* Box coordinate transitions:
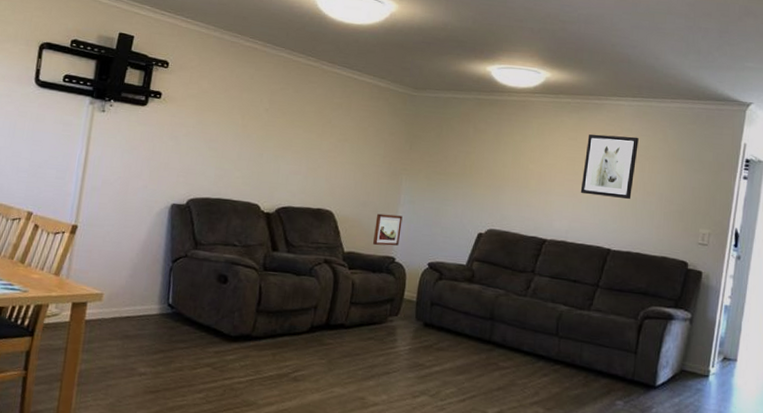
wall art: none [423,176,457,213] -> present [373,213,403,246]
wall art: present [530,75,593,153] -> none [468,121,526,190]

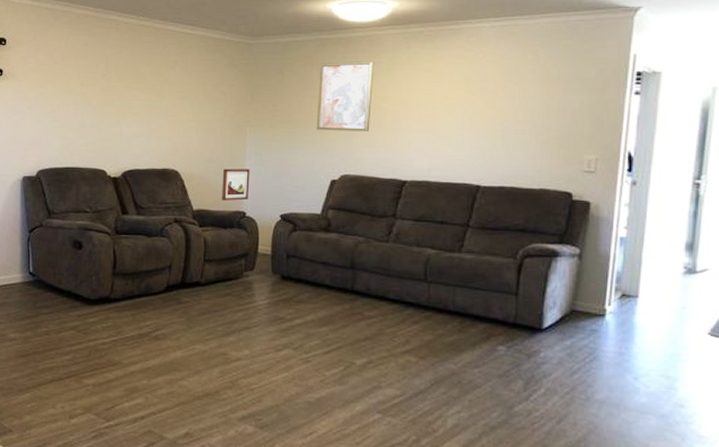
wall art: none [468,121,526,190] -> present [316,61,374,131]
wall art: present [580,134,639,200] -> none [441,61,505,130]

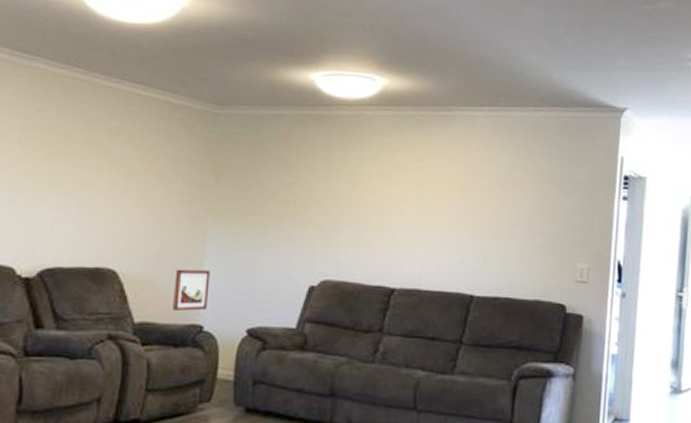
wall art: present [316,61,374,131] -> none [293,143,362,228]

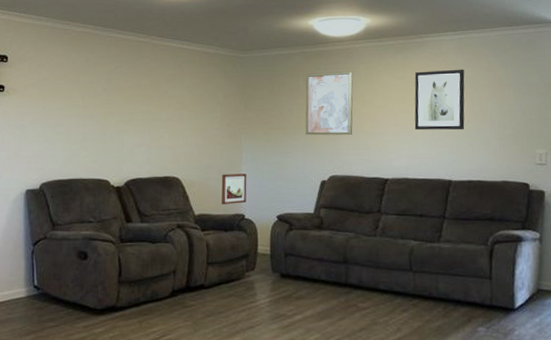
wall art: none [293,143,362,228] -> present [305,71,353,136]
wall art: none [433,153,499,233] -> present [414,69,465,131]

* Instructions for the task:
Set down each record above exactly as it stands and leave out all pictures.

* The answer:
wall art: none [423,176,457,213] -> present [373,213,403,246]
wall art: present [530,75,593,153] -> none [468,121,526,190]

wall art: none [468,121,526,190] -> present [316,61,374,131]
wall art: present [580,134,639,200] -> none [441,61,505,130]

wall art: present [316,61,374,131] -> none [293,143,362,228]

wall art: none [293,143,362,228] -> present [305,71,353,136]
wall art: none [433,153,499,233] -> present [414,69,465,131]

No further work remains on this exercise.